From the entries that follow, extract each line holding the string "სახალხო".

- _Input records_
%%

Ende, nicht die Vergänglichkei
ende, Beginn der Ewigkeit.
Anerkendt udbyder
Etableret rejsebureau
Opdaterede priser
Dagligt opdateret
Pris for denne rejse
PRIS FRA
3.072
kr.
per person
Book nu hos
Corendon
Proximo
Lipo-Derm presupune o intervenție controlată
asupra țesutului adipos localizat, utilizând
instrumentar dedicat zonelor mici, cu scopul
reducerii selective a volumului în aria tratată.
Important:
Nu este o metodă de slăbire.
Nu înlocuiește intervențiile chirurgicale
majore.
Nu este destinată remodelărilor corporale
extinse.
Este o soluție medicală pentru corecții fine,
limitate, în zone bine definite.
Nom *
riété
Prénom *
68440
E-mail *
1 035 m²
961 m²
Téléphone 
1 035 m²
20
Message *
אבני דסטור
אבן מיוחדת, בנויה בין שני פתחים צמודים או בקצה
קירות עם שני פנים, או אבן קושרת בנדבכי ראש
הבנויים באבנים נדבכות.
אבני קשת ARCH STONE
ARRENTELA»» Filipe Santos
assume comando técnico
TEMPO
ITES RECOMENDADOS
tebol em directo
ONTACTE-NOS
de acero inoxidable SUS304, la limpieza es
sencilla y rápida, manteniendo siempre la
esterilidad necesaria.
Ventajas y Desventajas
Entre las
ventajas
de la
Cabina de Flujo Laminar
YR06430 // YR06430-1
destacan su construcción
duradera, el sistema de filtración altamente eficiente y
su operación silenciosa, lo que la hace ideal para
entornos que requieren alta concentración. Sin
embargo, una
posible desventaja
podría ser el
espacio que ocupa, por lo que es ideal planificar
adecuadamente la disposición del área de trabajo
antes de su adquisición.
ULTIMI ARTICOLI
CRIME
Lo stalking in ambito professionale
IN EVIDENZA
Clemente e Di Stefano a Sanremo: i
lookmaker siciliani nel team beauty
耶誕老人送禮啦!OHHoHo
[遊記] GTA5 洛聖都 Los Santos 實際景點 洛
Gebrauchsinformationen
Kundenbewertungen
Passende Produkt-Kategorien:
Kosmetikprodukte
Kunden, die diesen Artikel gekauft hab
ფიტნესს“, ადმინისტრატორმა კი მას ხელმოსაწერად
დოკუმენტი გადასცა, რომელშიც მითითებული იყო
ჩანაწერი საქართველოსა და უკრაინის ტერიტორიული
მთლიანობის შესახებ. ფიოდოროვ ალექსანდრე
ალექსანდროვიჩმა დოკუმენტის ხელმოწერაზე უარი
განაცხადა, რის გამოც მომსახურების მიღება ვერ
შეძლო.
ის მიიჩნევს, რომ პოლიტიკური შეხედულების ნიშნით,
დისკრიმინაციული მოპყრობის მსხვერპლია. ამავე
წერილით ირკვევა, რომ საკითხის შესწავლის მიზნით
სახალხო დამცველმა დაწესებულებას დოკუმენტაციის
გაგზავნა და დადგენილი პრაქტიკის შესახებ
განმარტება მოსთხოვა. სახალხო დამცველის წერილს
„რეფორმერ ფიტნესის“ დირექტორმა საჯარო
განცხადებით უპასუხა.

%%

- _Problem solution_
სახალხო დამცველმა დაწესებულებას დოკუმენტაციის
განმარტება მოსთხოვა. სახალხო დამცველის წერილს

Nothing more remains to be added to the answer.